Records taken from a data source
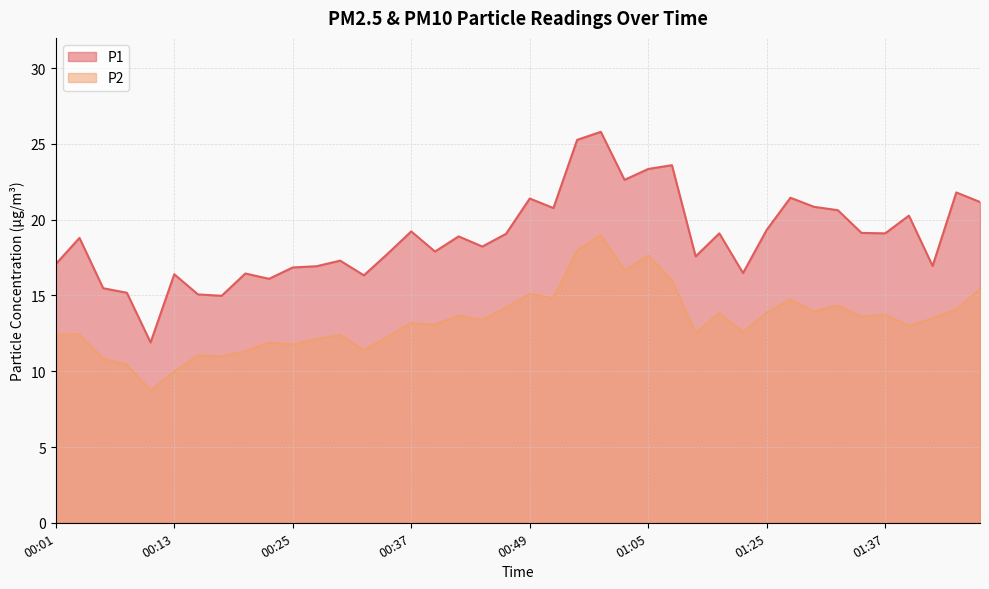

True or false: P2 has a value of 11.3 at 00:20.

True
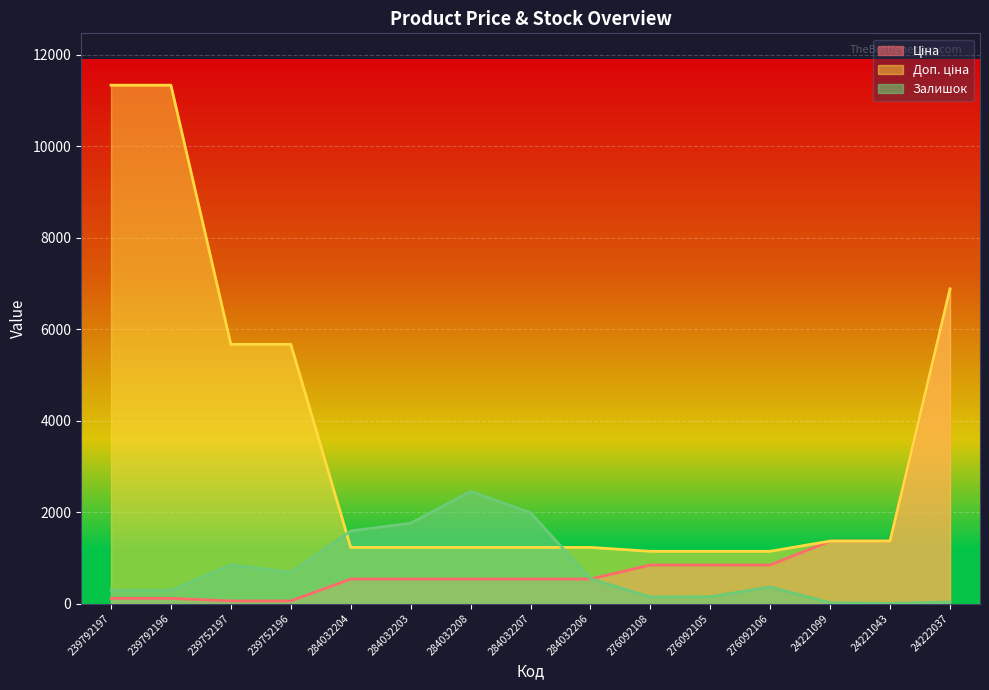

What is the approximate value of Залишок at 284032206?

541.0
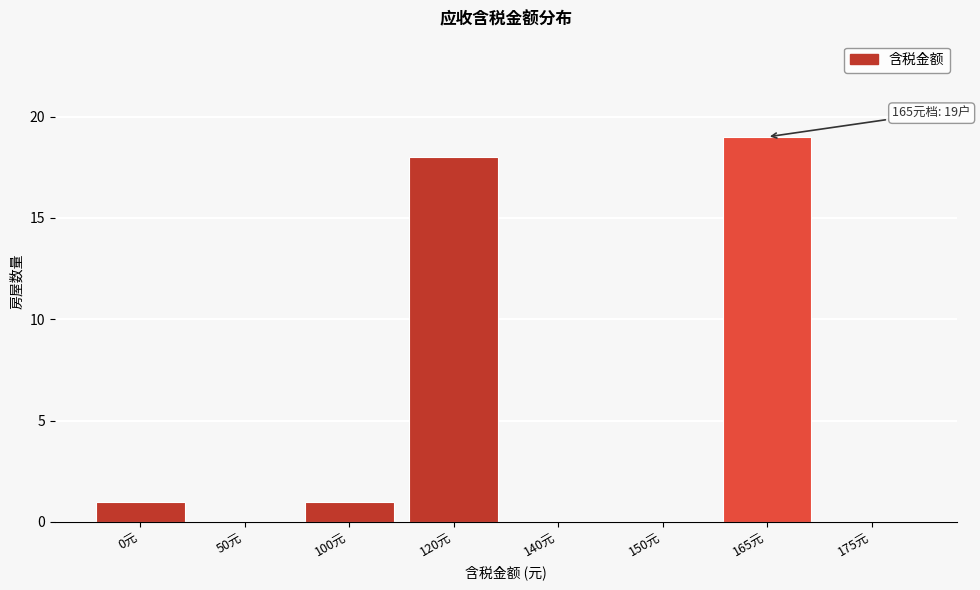

Reading left to right, extract all data points from this chart.

0元=1	50元=0	100元=1	120元=18	140元=0	150元=0	165元=19	175元=0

## Task prompt
Reproduce every line of the records word for word, leaving out the pictures.

## Task response
True or false: P2 has a value of 11.3 at 00:20.

True

What is the approximate value of Залишок at 284032206?

541.0

Reading left to right, extract all data points from this chart.

0元=1	50元=0	100元=1	120元=18	140元=0	150元=0	165元=19	175元=0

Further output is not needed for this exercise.